*Selected text*.
'''

Saturday 8 March 2014

Heroism in 'A Grain of Wheat'


Paper Name    :-  The African Literature

Topic                 :-  Heroism in ‘A Grain of Wheat’
Name               :-  Avani N. Dave       

Roll No.            :-  2

Semester          :- 4

Date                   :-  08/03/14


Submitted to   :-  Department of English,
                                Maharaja Krishnakumr                                 
                                Sinhji Bhavnagar University









                                     There can be little question that Kihika, the rebel in Ngugi wa Thiongo’s A Grain of Wheat, is a hero. With respect to Mugo,however opinion may be divided. Mugo is a traitor who finally admits his treason. To be sure Mugo’s peers, the people of thabai are deeply puzzled by the sense of his acts.Yet  Ngugi’s choice of narrative form can direct the reader’s interpretation, for the novel proposes an expansion of the concept of heroism to include not only the magnanimous gestures of an exceptional man but also ironic self-discovery by the average man.

It is the struggle against the British. The Emergency and Mau Mau that create for Khihika the occasion to realize his ideals for both himself and his people. By lashing out at the enemy of his people, kihika proves himself to be a man of great deeds and noble qualities. He eventually becomes a martyr for Kenyan freedom. His bravery and death earn him the admiration of his fellows, and he becomes and inspiration for them as did Gandhi and Christ for him khihika is clearly a hero in the eyes of both the people of thabai and in those of the implied reader; it is through battle and the sword that kihika’s dreams come to fruition.

Just as Kihika dominates the prelude to the novel’s action (pre-independence) Mugo dominates the action itself, which starts when freedom has been won and independence is to begin before independence, Mugo, and orphan, lives with a cruel aunt. Unlike Kihika, he is lonely, introspective and taciturn. Yet he, too aspires to be part of the community. Mugo feels rootless when his aunt dies.

Whom could he now call a relation? He wanted somebody, anybody, who would use the claims of kinship to do him ill or good. Either one or the other as long as he was not left alone, an outsider.

He turned to the soil. He would labor, sweat, and through success and wealth force society to recognize him.

'''

*Parts of the exercise*.
[A] In the essay on heroism in 'A Grain of Wheat', render the sentence "Mugo is a traitor who finally admits his treason." into French.
[B] Write the next part of the essay on heroism in 'A Grain of Wheat', starting right after its final sentence.

*Input data*.

'''

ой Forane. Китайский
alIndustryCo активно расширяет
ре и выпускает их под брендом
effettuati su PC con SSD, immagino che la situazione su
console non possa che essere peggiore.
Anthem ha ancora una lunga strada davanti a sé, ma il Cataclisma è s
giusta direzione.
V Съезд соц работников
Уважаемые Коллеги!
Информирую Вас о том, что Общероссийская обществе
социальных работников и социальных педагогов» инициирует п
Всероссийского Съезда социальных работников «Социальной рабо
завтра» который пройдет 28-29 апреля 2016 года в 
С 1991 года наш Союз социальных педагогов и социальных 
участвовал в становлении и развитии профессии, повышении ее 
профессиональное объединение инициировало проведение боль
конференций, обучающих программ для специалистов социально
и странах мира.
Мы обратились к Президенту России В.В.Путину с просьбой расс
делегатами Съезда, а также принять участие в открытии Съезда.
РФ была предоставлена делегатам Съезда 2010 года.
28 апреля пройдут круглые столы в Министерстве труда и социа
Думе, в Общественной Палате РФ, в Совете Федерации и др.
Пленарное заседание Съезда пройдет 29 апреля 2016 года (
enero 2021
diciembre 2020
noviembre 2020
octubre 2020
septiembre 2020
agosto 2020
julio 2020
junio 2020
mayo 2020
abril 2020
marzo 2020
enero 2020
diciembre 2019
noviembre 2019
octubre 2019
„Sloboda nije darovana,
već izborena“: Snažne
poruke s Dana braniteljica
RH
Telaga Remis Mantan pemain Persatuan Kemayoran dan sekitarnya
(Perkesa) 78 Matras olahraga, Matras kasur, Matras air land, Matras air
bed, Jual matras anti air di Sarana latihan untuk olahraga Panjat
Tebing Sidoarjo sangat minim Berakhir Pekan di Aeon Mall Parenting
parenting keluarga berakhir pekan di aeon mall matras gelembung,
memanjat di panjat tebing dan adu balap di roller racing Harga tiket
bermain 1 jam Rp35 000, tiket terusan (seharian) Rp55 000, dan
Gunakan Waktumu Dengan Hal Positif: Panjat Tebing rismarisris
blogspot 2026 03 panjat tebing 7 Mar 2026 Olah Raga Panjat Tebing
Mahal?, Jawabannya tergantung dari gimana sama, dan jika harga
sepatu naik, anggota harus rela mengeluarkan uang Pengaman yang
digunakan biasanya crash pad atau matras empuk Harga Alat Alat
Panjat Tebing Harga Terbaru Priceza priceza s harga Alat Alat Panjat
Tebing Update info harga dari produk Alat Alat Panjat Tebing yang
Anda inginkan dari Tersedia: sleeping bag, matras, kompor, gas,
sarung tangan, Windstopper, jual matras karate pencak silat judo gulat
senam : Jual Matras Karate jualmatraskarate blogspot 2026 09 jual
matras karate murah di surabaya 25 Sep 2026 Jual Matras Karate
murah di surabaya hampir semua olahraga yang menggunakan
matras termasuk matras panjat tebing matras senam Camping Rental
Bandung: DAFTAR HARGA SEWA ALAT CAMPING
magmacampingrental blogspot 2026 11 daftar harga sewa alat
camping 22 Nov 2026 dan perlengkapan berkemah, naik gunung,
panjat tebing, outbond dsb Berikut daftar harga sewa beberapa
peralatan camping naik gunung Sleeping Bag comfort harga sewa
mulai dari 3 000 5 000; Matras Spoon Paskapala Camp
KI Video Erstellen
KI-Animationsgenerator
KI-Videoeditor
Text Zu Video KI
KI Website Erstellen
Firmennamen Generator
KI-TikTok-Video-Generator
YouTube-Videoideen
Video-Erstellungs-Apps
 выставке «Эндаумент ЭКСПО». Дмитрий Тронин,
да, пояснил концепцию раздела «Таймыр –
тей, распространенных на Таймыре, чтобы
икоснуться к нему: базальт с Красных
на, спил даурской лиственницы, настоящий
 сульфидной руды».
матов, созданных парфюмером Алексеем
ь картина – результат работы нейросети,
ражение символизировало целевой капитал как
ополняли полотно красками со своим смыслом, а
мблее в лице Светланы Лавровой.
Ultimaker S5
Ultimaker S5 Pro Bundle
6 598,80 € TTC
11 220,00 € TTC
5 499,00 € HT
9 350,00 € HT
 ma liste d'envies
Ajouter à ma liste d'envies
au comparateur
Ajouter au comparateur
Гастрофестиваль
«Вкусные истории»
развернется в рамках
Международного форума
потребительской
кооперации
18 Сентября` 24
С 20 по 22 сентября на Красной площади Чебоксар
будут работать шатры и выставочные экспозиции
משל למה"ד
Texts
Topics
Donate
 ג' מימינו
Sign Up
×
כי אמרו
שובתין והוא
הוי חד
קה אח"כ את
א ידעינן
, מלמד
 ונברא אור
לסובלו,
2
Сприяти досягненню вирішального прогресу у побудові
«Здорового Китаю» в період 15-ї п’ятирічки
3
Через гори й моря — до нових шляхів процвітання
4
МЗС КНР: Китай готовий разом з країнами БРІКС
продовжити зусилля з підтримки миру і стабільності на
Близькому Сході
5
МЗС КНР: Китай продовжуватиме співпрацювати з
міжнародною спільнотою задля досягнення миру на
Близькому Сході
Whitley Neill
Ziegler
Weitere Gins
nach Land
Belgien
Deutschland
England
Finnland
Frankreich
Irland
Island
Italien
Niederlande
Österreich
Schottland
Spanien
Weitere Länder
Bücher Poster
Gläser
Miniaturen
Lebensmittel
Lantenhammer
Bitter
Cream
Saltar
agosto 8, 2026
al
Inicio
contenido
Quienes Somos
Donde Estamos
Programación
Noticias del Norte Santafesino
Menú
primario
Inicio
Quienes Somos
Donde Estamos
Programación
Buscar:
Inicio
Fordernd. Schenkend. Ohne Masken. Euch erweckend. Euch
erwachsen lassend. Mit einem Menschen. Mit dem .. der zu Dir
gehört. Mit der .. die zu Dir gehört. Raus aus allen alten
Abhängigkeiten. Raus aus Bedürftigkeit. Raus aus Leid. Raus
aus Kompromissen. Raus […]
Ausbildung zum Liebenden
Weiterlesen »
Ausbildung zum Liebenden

'''

*Answers for the exercise*.
[A] Mugo est un traître qui finit par avouer sa trahison.

[B]
The challenges laid before Kihika and Mugo differ in several respects Kihika’s enemy is the British, a plain and external threat; his strategy is physical combat in which he risks his life. In contrast, Mugo’s enemy is his own fears and desires; his is and internal, mental struggle in which he may lose both his life and his fragile honor.  Hihika’s objectives are clear and straightforward the expulsion f the British-but Mugos are less obvious and the rewards less certain, for there will be no tangible laurels he Mugo true to himself at last admit his crime.

The other characters may grope for the meaning of Mugo’s startling revelation and of his contradictory dees, but this passage leaves the implied reader with a strong sense of Mugo’s heroism.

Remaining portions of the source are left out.